Each idea or theme can come from any number of sources – fund managers, product developers, word on the street – but it has to tick various boxes before Pictet launches it, otherwise it’s parked for reanalysis at a later date. It must have an investable universe that includes 100 to 250 names and should include stocks not captured in an MSCI sector. Pictet doesn’t want to run sector funds – it strives to be a leader in thematic investing. To do this, it also needs to find the right managers.

For example, robotics was an area Pictet had “in its drawer” for a couple of years before launching the theme in 2015 because the investment universe wasn't large enough. More recently, Pictet developed a new thematic opportunity but only once it felt it had found the right people, and it had a wide enough universe, it launched a theme called “Human”. The theory behind this was borne out of Maslow’s pyramid of needs. Van der Geer explained: “Society has most of that pyramid pretty well covered, except for the top, the self actualization [part of the pyramid]. It’s basically the service side of self actualization; life care, and play. It’s really about entertainment, it's about caring, it's about continued education.

“One of our fund managers identified that opportunity, started working on developing that universe, and when that was wide enough and deemed attractive enough for our clients, we launched it [for European investors] late last year.”

One area that was recently shelved was space, an area that is a hot topic and has seen a number of ETF launches.
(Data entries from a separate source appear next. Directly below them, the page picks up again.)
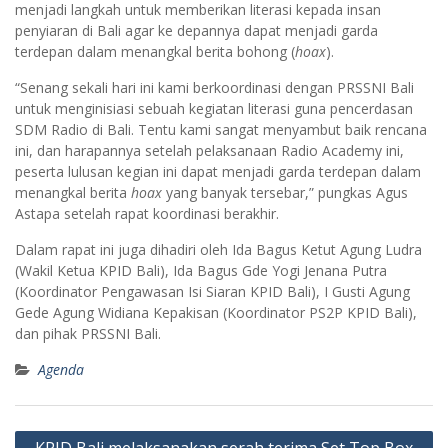
menjadi langkah untuk memberikan literasi kepada insan
penyiaran di Bali agar ke depannya dapat menjadi garda
terdepan dalam menangkal berita bohong (
hoax
).
“Senang sekali hari ini kami berkoordinasi dengan PRSSNI Bali
untuk menginisiasi sebuah kegiatan literasi guna pencerdasan
SDM Radio di Bali. Tentu kami sangat menyambut baik rencana
ini, dan harapannya setelah pelaksanaan Radio Academy ini,
peserta lulusan kegian ini dapat menjadi garda terdepan dalam
menangkal berita
hoax
yang banyak tersebar,” pungkas Agus
Astapa setelah rapat koordinasi berakhir.
Dalam rapat ini juga dihadiri oleh Ida Bagus Ketut Agung Ludra
(Wakil Ketua KPID Bali), Ida Bagus Gde Yogi Jenana Putra
(Koordinator Pengawasan Isi Siaran KPID Bali), I Gusti Agung
Gede Agung Widiana Kepakisan (Koordinator PS2P KPID Bali),
dan pihak PRSSNI Bali.
Agenda
Post
KPID Bali melaksanakan serah terima Set Top Box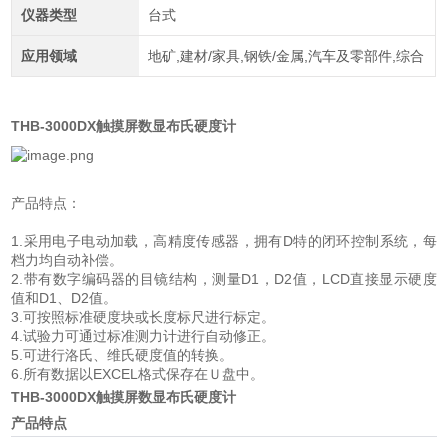
仪器类型
台式
应用领域
地矿,建材/家具,钢铁/金属,汽车及零部件,综合
THB-3000DX触摸屏数显布氏硬度计
产品特点：
1.采用电子电动加载，高精度传感器，拥有D特的闭环控制系统，每
档力均自动补偿。
2.带有数字编码器的目镜结构，测量D1，D2值，LCD直接显示硬度
值和D1、D2值。
3.可按照标准硬度块或长度标尺进行标定。
4.试验力可通过标准测力计进行自动修正。
5.可进行洛氏、维氏硬度值的转换。
6.所有数据以EXCEL格式保存在Ｕ盘中。
THB-3000DX触摸屏数显布氏硬度计
产品特点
Van der Geer and his team concluded, however, that it’s just way too early for them and that space resembles simply a basket of stocks. It didn’t chime with Pictet’s bottom-up approach, unlike Robotics and the “Human” theme, which really ticked all the boxes of having a competitive advantage in a segment of the market with structural tailwinds.

This theme is just one component available to the Manulife Global Thematic Opportunities Fund, which gives it a huge diversification advantage.

Van der Geer added: “Therefore, it goes from being a satellite to being core in your asset allocation. Because of the diversity of the thematic funds we have, we can effectively compete with global equity; it takes you out of the niche, right into mainstream. The investor doesn’t want an active manager to be close to the index – they want him to think completely differently. By having a future oriented portfolio, with a multi thematic approach, that’s exactly what you get.”